• _REQUIRED ACTION A_:
From the article on Dwight Perkins, list the then-revolutionary features he designed into the Chicago public schools.
• _REQUIRED ACTION B_:
Reproduce the part of the Dwight Perkins article from "But a lot of" to "its own right.".

• _EXCERPTED PASSAGE_:
▼

Shaun Fleischhacker was a beat cop working the Albany Park police district in 1994 when the landmark Schurz High School, at Addison Street and Milwaukee Avenue, caught his eye.
Why wouldn’t it? Built in 1910 and designed by architect Dwight Perkins, Schurz is a Prairie School masterpiece in warm-colored brick and terra-cotta, strong vertical piers and graceful horizontal ranks of windows — angled from the intersection and topped by a deeply raked and expressive clay tile roof.
The school was being restored at the time, but Schurz’s beauty — and the architectural talents responsible for it — remained evident.
“I began studying Dwight Perkins,” Fleischhacker said. “I was surprised, as well as disappointed, that nothing was named in his honor.”
So Fleischhacker stepped up. He submitted a proposal to the school’s alderman for honorary street signs bearing Perkins’ name to be placed outside Schurz along Addison Street.
“I thought Addison and Milwaukee was ground zero — that it’s his most noteworthy design,” Fleischhacker said. “That would be an appropriate place for [an] honorary street sign for him, any student of architecture would put the two together.”
It took a few tries and 31 years — this is Chicago, after all — but next month, a four-block section of Milwaukee Avenue between Addison Street and the Metra Milwaukee District North Line’s Grayland station will carry a brown honorary street sign marking the thoroughfare as Dwight H. Perkins Way.
The street-naming ceremony will be Oct. 11 at 10:30 a.m.
“It’s satisfying because of the recognition for him,” Fleischhacker, who retired as a lieutenant from the police department in June, said.
‘A real pioneer’
Prairie School architects tend to get overshadowed by Frank Lloyd Wright. In addition to his skills, Wright had the advantages of being a relentless self-promoter and having a career that lasted from the days of gaslight and cobblestone to the Atomic Age.
But a lot of Chicago talent from that time has been overlooked as a result, including Perkins, who died in 1941 at age 74. Wright was born the same year as Perkins, but died in 1959.
Perkins fought to create the Cook County Forest Preserves a century ago — a huge accomplishment in its own right.
His Chicago work includes one stunner after another, from the Lincoln Park Zoo Lion House and Cafe Brauer to the Northwest Tower, a 12-story Art Deco skyscraper at North, Damen and Milwaukee avenues.
But his most visible Chicago works are the 40 public schools built during his tenure as the district’s chief architect from 1905 to 1910. Like Schurz, each one is a brick and terra-cotta beauty.
In addition to gracing them with good looks, Perkins did then-revolutionary things such as designing the schools with playground space, wide hallways, restrooms on every floor, auditoriums and windows big enough to let in natural light and air.

▲

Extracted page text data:
▼

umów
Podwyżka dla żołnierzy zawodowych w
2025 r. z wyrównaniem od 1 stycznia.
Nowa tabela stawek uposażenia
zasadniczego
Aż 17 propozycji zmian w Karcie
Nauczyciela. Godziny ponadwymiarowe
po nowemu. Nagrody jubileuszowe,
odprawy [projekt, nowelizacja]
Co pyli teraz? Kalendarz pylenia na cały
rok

▲
▼

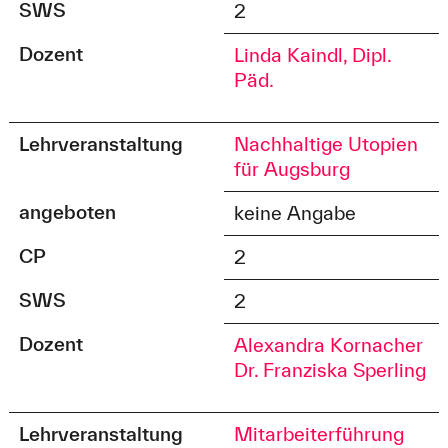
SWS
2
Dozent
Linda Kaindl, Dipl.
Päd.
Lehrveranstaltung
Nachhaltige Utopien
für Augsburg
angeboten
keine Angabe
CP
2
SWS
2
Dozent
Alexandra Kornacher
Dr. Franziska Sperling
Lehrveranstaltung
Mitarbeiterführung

▲

• _EXPECTED OUTPUT A_:
- playground space
- wide hallways
- restrooms on every floor
- auditoriums
- windows big enough to let in natural light and air

• _EXPECTED OUTPUT B_:
But a lot of Chicago talent from that time has been overlooked as a result, including Perkins, who died in 1941 at age 74. Wright was born the same year as Perkins, but died in 1959.
Perkins fought to create the Cook County Forest Preserves a century ago — a huge accomplishment in its own right.